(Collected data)
-=-=-=-=-
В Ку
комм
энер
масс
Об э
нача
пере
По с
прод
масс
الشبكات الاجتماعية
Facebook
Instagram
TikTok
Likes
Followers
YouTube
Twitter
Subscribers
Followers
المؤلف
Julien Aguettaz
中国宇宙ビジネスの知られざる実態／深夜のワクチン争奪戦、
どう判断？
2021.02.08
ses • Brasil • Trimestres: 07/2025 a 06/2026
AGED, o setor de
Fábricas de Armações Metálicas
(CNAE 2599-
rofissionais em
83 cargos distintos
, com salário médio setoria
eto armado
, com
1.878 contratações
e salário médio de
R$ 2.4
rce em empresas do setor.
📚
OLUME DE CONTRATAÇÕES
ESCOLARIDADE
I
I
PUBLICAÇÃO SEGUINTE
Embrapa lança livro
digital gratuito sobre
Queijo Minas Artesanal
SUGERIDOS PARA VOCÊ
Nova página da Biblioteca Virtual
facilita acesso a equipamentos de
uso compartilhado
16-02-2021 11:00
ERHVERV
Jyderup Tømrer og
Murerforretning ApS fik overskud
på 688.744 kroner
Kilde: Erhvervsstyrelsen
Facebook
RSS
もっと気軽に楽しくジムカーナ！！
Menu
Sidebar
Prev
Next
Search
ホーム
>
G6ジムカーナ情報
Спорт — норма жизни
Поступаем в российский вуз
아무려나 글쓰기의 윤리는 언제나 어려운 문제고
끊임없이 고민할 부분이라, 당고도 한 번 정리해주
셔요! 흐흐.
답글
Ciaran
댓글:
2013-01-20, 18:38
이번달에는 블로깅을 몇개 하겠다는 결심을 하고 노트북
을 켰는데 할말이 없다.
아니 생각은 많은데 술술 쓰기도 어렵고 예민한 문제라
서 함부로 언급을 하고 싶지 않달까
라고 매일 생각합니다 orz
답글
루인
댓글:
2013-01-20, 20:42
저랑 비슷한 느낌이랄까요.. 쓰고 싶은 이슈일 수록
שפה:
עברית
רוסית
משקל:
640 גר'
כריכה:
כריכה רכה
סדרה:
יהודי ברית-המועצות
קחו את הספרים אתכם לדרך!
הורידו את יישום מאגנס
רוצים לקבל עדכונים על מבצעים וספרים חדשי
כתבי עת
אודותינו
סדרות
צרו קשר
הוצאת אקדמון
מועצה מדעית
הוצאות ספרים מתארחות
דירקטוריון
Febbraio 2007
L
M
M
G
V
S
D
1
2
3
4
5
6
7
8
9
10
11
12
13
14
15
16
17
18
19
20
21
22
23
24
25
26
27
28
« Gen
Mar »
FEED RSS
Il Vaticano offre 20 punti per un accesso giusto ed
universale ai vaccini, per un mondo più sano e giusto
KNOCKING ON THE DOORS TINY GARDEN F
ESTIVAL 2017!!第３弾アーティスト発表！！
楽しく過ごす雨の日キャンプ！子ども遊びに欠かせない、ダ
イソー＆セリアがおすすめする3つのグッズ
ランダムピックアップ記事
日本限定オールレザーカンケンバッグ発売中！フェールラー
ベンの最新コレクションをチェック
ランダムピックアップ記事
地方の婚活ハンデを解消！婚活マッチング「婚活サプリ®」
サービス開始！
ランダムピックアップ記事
-=-=-=-=-
** Task prompt **
Filter the lines above, keeping each one that contains the string "médio". Treat matches as case-sensitive.

** Answer box **
, com salário médio setoria
e salário médio de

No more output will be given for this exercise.